#### Exercise prompt
Copy the lines exactly. Begin at the first line of the data and stop after the line with "left ankle: (643, 1266)".

········

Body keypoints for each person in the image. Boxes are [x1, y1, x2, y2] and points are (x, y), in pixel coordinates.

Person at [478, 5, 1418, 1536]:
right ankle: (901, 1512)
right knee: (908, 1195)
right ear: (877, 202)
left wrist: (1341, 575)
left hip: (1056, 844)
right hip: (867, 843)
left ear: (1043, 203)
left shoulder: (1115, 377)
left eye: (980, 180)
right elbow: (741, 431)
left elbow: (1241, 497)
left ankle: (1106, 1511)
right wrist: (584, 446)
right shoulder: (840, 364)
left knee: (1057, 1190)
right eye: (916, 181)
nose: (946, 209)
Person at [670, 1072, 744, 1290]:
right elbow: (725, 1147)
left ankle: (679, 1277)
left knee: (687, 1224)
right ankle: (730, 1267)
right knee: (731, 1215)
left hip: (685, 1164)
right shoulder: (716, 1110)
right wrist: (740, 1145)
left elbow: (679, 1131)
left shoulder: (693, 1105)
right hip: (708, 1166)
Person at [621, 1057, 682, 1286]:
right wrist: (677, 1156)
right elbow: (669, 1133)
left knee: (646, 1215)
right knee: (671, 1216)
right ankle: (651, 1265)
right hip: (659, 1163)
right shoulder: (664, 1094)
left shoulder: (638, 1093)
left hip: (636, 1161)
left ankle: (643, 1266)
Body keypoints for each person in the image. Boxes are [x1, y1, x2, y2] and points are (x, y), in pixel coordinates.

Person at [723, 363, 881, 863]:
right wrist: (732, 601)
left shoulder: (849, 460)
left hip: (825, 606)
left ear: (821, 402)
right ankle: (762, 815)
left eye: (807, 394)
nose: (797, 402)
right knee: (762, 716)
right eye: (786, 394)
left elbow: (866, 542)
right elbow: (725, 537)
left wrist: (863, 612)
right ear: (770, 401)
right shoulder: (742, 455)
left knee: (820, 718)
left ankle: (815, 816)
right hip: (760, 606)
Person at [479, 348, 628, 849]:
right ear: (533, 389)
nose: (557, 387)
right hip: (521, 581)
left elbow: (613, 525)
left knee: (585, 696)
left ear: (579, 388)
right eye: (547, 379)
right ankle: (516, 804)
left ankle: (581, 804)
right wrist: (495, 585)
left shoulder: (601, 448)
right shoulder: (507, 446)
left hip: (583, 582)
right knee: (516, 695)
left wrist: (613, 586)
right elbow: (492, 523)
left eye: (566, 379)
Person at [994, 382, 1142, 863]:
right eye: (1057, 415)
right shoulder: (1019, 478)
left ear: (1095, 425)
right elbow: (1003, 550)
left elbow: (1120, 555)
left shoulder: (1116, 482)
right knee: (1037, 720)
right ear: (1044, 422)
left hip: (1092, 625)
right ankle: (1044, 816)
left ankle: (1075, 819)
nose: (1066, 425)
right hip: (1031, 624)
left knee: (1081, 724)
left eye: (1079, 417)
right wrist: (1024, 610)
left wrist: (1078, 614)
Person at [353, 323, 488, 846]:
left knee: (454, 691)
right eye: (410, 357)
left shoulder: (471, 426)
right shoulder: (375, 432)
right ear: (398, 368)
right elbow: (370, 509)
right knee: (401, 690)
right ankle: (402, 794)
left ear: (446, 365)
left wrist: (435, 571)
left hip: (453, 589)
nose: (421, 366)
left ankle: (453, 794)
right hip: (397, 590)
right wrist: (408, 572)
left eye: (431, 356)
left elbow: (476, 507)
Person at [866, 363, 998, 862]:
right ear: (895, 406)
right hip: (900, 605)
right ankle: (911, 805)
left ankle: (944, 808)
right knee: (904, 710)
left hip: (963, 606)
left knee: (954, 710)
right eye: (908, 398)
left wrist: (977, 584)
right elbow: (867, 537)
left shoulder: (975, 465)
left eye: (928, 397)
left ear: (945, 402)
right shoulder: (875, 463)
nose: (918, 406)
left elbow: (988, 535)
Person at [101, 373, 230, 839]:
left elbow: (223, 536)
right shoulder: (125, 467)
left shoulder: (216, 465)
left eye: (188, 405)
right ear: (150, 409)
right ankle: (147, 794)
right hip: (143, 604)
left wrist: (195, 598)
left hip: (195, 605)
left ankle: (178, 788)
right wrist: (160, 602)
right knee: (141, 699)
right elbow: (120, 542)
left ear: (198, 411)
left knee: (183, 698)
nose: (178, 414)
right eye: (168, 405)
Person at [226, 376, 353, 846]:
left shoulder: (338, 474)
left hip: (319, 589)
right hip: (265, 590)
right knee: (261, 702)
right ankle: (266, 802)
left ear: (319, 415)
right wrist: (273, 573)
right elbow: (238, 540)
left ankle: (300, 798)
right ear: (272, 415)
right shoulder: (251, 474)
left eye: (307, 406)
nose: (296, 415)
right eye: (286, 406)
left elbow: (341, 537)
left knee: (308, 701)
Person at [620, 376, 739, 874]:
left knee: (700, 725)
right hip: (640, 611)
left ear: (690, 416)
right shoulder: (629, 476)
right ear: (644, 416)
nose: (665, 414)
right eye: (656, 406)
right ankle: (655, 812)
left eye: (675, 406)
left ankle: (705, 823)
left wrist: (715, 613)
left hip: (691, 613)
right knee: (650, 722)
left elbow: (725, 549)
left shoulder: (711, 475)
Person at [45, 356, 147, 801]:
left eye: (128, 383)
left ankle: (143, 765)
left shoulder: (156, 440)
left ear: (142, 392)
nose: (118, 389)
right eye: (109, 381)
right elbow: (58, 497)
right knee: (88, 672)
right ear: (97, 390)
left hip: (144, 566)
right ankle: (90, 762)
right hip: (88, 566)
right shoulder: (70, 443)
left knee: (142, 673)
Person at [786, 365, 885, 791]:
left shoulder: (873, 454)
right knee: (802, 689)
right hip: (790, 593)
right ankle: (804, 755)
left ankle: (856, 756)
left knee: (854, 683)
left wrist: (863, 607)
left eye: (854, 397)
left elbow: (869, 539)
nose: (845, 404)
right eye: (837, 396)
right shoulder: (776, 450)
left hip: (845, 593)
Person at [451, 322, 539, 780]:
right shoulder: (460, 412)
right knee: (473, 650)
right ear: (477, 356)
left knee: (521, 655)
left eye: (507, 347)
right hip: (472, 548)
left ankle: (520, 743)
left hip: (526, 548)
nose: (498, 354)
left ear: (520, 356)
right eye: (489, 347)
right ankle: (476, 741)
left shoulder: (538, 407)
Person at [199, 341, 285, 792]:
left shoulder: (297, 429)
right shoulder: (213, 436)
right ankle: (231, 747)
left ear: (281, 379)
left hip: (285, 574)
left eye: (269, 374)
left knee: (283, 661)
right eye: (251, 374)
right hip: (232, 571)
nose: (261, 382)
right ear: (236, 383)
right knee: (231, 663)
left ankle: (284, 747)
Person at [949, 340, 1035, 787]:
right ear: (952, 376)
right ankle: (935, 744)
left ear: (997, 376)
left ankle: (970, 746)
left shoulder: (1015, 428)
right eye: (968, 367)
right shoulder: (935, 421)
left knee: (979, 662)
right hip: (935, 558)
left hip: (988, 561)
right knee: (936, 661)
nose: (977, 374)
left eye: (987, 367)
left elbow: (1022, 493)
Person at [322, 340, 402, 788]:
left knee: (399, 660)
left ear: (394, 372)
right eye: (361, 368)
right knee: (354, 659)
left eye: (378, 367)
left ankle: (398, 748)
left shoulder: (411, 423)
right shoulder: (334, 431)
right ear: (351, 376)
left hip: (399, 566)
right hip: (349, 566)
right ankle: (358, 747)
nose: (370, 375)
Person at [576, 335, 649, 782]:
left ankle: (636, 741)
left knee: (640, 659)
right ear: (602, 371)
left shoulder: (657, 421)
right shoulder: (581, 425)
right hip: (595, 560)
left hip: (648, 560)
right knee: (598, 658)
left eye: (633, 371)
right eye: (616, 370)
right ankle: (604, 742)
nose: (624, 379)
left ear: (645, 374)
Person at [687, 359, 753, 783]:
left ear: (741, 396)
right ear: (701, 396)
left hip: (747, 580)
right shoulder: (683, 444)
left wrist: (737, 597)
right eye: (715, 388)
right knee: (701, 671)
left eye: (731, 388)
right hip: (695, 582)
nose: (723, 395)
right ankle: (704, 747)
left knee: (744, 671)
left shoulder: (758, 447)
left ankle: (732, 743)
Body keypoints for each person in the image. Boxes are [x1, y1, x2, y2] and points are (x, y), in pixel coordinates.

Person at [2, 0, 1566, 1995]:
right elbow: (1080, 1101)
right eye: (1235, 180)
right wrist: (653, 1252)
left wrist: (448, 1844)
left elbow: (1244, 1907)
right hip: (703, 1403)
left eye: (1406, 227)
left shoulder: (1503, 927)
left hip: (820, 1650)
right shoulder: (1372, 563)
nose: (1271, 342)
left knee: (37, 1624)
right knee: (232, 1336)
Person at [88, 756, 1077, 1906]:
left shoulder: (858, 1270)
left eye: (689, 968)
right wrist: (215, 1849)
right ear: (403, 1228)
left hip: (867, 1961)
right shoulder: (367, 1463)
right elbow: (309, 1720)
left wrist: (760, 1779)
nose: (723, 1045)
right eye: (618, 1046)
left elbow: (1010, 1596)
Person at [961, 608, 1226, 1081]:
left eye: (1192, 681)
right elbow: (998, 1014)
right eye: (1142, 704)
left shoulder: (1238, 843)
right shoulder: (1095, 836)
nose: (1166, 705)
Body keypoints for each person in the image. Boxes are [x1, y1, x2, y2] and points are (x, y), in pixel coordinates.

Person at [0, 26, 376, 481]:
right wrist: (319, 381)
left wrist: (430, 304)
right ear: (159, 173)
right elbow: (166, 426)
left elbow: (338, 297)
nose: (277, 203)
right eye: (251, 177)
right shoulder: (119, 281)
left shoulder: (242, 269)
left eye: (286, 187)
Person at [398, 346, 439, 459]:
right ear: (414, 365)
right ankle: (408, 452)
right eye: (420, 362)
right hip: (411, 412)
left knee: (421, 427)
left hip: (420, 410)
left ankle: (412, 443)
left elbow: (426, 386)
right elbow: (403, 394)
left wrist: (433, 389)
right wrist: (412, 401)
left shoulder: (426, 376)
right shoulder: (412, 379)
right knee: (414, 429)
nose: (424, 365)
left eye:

········

#### Solution
Body keypoints for each person in the image. Boxes are [x1, y1, x2, y2] and points are (x, y), in pixel coordinates.

Person at [478, 5, 1418, 1536]:
right ankle: (901, 1512)
right knee: (908, 1195)
right ear: (877, 202)
left wrist: (1341, 575)
left hip: (1056, 844)
right hip: (867, 843)
left ear: (1043, 203)
left shoulder: (1115, 377)
left eye: (980, 180)
right elbow: (741, 431)
left elbow: (1241, 497)
left ankle: (1106, 1511)
right wrist: (584, 446)
right shoulder: (840, 364)
left knee: (1057, 1190)
right eye: (916, 181)
nose: (946, 209)
Person at [670, 1072, 744, 1290]:
right elbow: (725, 1147)
left ankle: (679, 1277)
left knee: (687, 1224)
right ankle: (730, 1267)
right knee: (731, 1215)
left hip: (685, 1164)
right shoulder: (716, 1110)
right wrist: (740, 1145)
left elbow: (679, 1131)
left shoulder: (693, 1105)
right hip: (708, 1166)
Person at [621, 1057, 682, 1286]:
right wrist: (677, 1156)
right elbow: (669, 1133)
left knee: (646, 1215)
right knee: (671, 1216)
right ankle: (651, 1265)
right hip: (659, 1163)
right shoulder: (664, 1094)
left shoulder: (638, 1093)
left hip: (636, 1161)
left ankle: (643, 1266)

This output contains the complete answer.